Q: Du bist in der SHCS für die laufende Doxy-PEP Studie verantwortlich. Wie läuft diese ab und welche Erkenntnisse erwartet die SHCS?

A: Wir verschreiben die Doxy-PEP innerhalb der Schweizerischen HIV Kohortenstudie bei Männern, die Sex mit Männern haben und Transgender Frauen, die ein hohes Risiko für bakterielle sexuelle übertragbare Infektionskrankheiten (STI) haben.
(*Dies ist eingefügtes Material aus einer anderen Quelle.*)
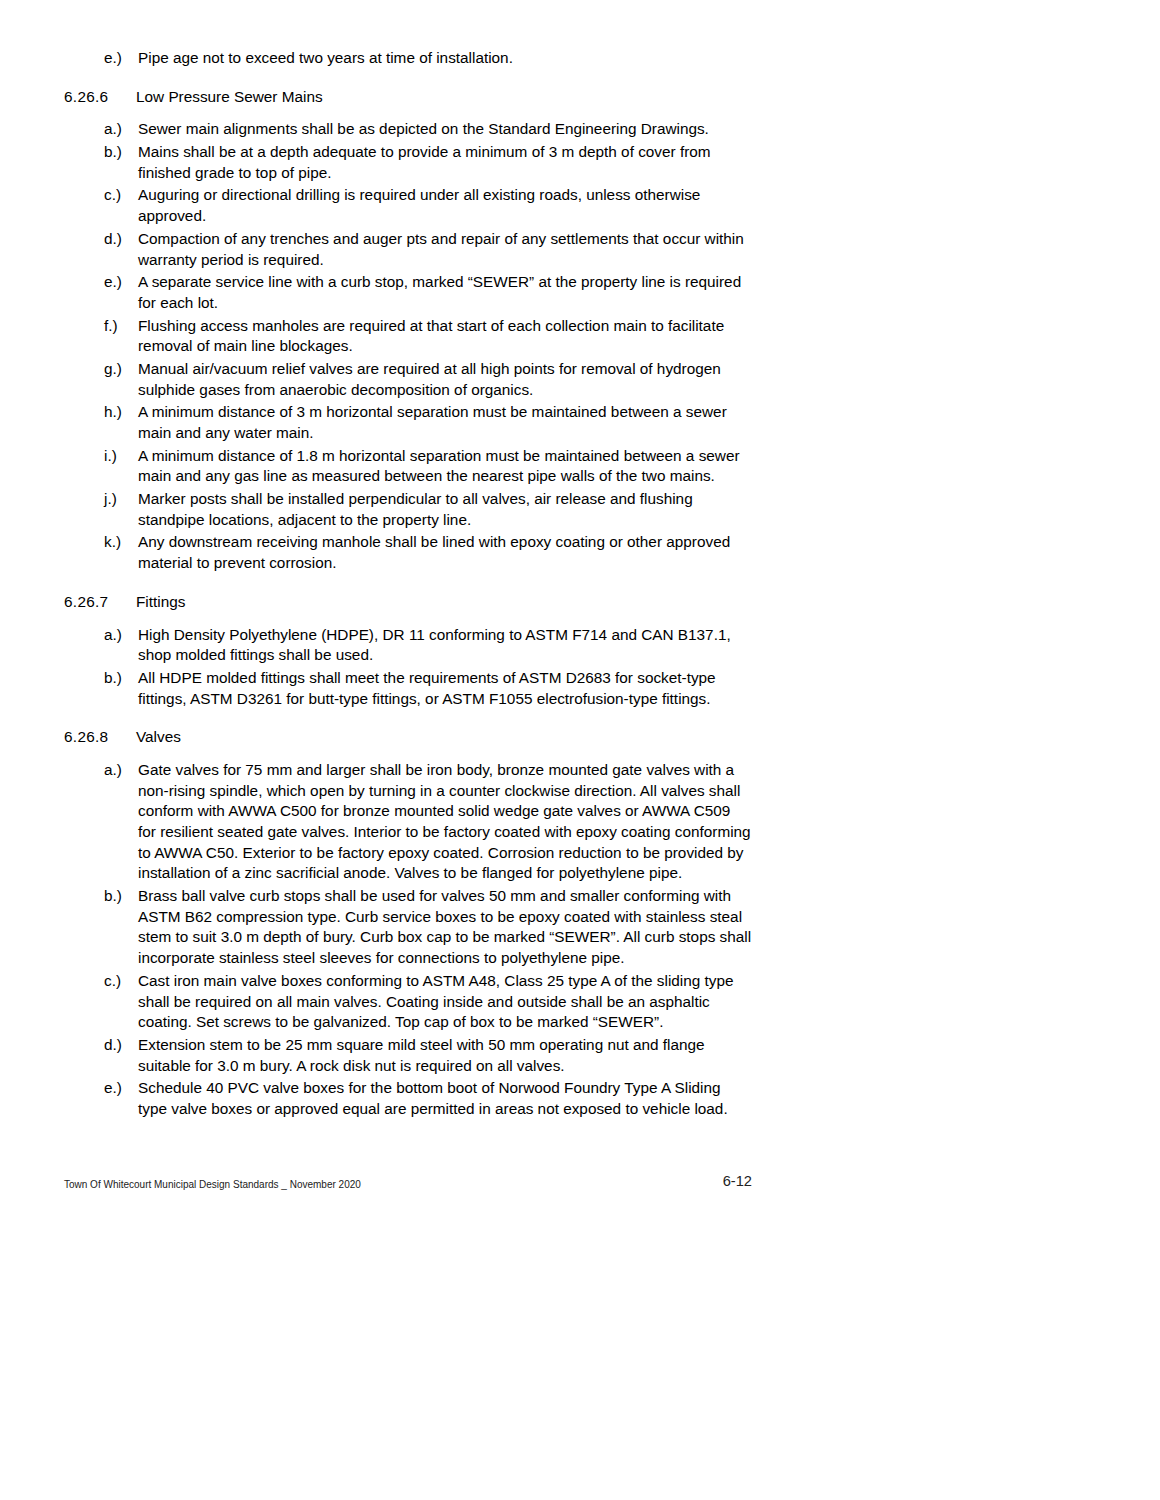e.) Pipe age not to exceed two years at time of installation.
6.26.6 Low Pressure Sewer Mains
a.) Sewer main alignments shall be as depicted on the Standard Engineering Drawings.
b.) Mains shall be at a depth adequate to provide a minimum of 3 m depth of cover from finished grade to top of pipe.
c.) Auguring or directional drilling is required under all existing roads, unless otherwise approved.
d.) Compaction of any trenches and auger pts and repair of any settlements that occur within warranty period is required.
e.) A separate service line with a curb stop, marked “SEWER” at the property line is required for each lot.
f.) Flushing access manholes are required at that start of each collection main to facilitate removal of main line blockages.
g.) Manual air/vacuum relief valves are required at all high points for removal of hydrogen sulphide gases from anaerobic decomposition of organics.
h.) A minimum distance of 3 m horizontal separation must be maintained between a sewer main and any water main.
i.) A minimum distance of 1.8 m horizontal separation must be maintained between a sewer main and any gas line as measured between the nearest pipe walls of the two mains.
j.) Marker posts shall be installed perpendicular to all valves, air release and flushing standpipe locations, adjacent to the property line.
k.) Any downstream receiving manhole shall be lined with epoxy coating or other approved material to prevent corrosion.
6.26.7 Fittings
a.) High Density Polyethylene (HDPE), DR 11 conforming to ASTM F714 and CAN B137.1, shop molded fittings shall be used.
b.) All HDPE molded fittings shall meet the requirements of ASTM D2683 for socket-type fittings, ASTM D3261 for butt-type fittings, or ASTM F1055 electrofusion-type fittings.
6.26.8 Valves
a.) Gate valves for 75 mm and larger shall be iron body, bronze mounted gate valves with a non-rising spindle, which open by turning in a counter clockwise direction. All valves shall conform with AWWA C500 for bronze mounted solid wedge gate valves or AWWA C509 for resilient seated gate valves. Interior to be factory coated with epoxy coating conforming to AWWA C50. Exterior to be factory epoxy coated. Corrosion reduction to be provided by installation of a zinc sacrificial anode. Valves to be flanged for polyethylene pipe.
b.) Brass ball valve curb stops shall be used for valves 50 mm and smaller conforming with ASTM B62 compression type. Curb service boxes to be epoxy coated with stainless steal stem to suit 3.0 m depth of bury. Curb box cap to be marked “SEWER”. All curb stops shall incorporate stainless steel sleeves for connections to polyethylene pipe.
c.) Cast iron main valve boxes conforming to ASTM A48, Class 25 type A of the sliding type shall be required on all main valves. Coating inside and outside shall be an asphaltic coating. Set screws to be galvanized. Top cap of box to be marked “SEWER”.
d.) Extension stem to be 25 mm square mild steel with 50 mm operating nut and flange suitable for 3.0 m bury. A rock disk nut is required on all valves.
e.) Schedule 40 PVC valve boxes for the bottom boot of Norwood Foundry Type A Sliding type valve boxes or approved equal are permitted in areas not exposed to vehicle load.
Town Of Whitecourt Municipal Design Standards _ November 2020 6-12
Ein hohes Risiko haben wir so definiert, dass die Personen in den letzten drei Jahren eine bakterielle Infektion hatten und/oder ungeschützten Sex mit Gelegenheitspartnern praktizieren. Alle sechs Monate schauen wir, ob bei den Teilnehmenden zwischenzeitlich eine STI aufgetreten ist und fragen systematisch ab, ob und wenn ja wie oft die Doxy-PEP eingenommen wurde und ob darunter Nebenwirkungen aufgetreten sind. Wir vergleichen diese Daten mit einer Kontrollgruppe von Teilnehmenden der SHCS, welche ein ähnliches Risikoverhalten haben, die Doxy-PEP jedoch nicht nehmen. Mit diesen Angaben können wir die Wirksamkeit und die Verträglichkeit der Doxy-PEP analysieren. Zusätzlich messen wir alle 6 Monate das Mikrobiom (Gesamtheit und Zusammensetzung aller Bakterien) aus der Harnröhre und aus dem Enddarm um die Frage beantworten zu können, ob die Doxy-PEP das Mikrobiom entscheidend verändert. Zudem haben wir einen neuen Resistenztest für die Diagnostik der STI’s entwickelt, mit dem wir herausfinden können, ob unter der Doxy-PEP mehr Resistenzen gegen Syphilis, Chlamydien und Tripper auftreten.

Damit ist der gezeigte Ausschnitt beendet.